# "DOG-On-IT" Food trailer on Perdido



## oldflathead (Oct 3, 2007)

Our friend Craig Mc Donnel has rented space and moved his food trailer to Perdido Key, beach side, just past the Theo Baars bridge. He is open all weekends and holidays serving Hot Dogs, Shaved Ice with Cuban sandwiches to come.

The hot dogs are super, my choice with sauerkraut. GOOD stuff.

He is retired USAF and offers 10% off to active Military and "First Responders" .
If you are out that way give him a try.


----------



## stc1993 (Nov 23, 2014)

I like them Cuban sandwiches.


----------



## southern yakker (Jun 25, 2012)

Went there today. Super nice guy and reasonable prices! He even gives 10% off of you mention the pff.


----------



## oldflathead (Oct 3, 2007)

Craig had a taste test of his "Cuban Sandwiches" last night at our home. About 13 friends came over to taste. WOW! Best I have had this side of Havana!
Delicious!
Now we are trying to talk him into a rum flavored Icee...

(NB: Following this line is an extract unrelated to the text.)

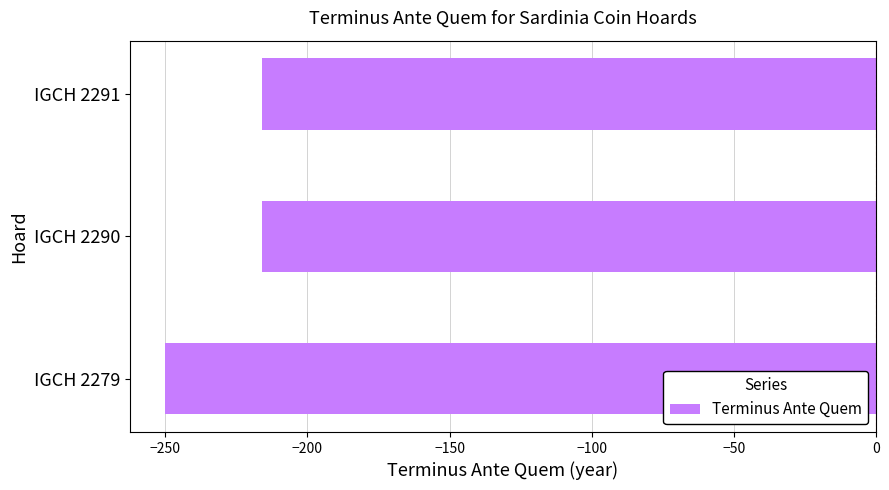

Between IGCH 2279 and IGCH 2291, which is larger?

IGCH 2291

Looks like he is giving PFF'ers a 10% also.


----------



## Mac1528 (Mar 24, 2012)

oldflathead said:


> Looks like he is giving PFF'ers a 10% also.


Increase or discount?? Just kidding! Wish I could get there and maybe I could get some moyetas (hollowed out cuban bread stuffed with longusta dipped in batter then deep fried) or ropa vieja black beans & yellow rice. Last time I had good Cuban food was in Ybor City at the Columbia House.


----------